[THE PROBLEM] Report all lines from the entries below in which "pixels" appears.

[DATA PROVIDED]
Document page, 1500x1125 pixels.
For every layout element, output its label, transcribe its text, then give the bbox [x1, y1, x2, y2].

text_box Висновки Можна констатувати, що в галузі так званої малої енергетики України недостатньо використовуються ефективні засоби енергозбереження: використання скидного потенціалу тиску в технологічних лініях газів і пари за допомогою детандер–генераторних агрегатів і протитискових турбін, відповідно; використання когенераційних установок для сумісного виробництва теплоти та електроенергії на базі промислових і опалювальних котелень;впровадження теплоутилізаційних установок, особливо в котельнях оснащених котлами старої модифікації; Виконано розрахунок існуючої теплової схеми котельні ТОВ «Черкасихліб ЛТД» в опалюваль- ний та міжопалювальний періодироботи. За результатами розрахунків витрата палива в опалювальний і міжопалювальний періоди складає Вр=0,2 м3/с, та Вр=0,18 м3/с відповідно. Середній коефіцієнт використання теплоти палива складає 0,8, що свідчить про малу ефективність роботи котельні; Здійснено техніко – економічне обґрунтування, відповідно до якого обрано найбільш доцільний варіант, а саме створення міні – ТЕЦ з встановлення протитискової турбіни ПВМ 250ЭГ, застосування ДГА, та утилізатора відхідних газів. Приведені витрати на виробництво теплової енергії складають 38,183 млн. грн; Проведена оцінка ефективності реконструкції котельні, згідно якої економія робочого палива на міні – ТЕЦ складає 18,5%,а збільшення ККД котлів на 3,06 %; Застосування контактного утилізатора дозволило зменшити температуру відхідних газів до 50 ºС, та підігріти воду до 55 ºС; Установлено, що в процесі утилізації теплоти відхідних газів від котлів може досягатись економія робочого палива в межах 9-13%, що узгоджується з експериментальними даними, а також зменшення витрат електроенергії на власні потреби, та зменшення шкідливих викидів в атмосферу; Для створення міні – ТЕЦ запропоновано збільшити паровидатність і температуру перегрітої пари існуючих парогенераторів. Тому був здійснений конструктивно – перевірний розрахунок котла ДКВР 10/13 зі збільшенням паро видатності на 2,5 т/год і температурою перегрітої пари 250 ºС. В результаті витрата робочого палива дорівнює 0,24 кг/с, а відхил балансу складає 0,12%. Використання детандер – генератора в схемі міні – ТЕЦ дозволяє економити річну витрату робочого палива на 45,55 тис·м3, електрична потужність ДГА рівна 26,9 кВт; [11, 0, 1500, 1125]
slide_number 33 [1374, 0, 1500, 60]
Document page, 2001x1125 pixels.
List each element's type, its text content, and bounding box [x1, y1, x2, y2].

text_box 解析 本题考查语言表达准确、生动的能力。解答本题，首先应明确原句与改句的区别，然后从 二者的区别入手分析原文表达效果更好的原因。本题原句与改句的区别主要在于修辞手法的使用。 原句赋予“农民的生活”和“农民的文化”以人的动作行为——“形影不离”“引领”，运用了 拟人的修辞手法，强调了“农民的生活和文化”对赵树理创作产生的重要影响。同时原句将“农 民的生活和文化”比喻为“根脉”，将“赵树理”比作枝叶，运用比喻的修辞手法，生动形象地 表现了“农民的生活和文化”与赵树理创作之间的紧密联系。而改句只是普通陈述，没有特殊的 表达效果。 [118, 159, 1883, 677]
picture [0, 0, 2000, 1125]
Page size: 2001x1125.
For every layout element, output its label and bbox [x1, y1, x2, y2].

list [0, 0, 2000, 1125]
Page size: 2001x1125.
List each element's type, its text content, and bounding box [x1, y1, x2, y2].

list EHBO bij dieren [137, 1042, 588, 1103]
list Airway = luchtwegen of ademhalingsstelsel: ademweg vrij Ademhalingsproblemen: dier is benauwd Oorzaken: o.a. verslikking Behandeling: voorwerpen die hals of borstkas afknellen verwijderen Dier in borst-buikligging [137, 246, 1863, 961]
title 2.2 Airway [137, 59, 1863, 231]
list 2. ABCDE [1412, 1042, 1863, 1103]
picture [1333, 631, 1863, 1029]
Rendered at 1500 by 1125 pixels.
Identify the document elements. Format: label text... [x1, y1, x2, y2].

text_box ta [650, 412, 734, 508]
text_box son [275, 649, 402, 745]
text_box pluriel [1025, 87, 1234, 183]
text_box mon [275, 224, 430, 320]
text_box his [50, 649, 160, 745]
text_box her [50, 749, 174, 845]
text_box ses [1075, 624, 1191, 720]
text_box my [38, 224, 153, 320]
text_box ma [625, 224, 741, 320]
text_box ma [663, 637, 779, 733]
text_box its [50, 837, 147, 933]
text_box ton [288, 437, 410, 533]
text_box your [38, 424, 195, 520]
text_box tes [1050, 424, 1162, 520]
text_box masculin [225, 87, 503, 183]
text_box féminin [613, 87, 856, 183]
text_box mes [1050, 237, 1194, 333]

[COMPLETED EXERCISE]
Document page, 1500x1125 pixels.
Document page, 2001x1125 pixels.
Rendered at 1500 by 1125 pixels.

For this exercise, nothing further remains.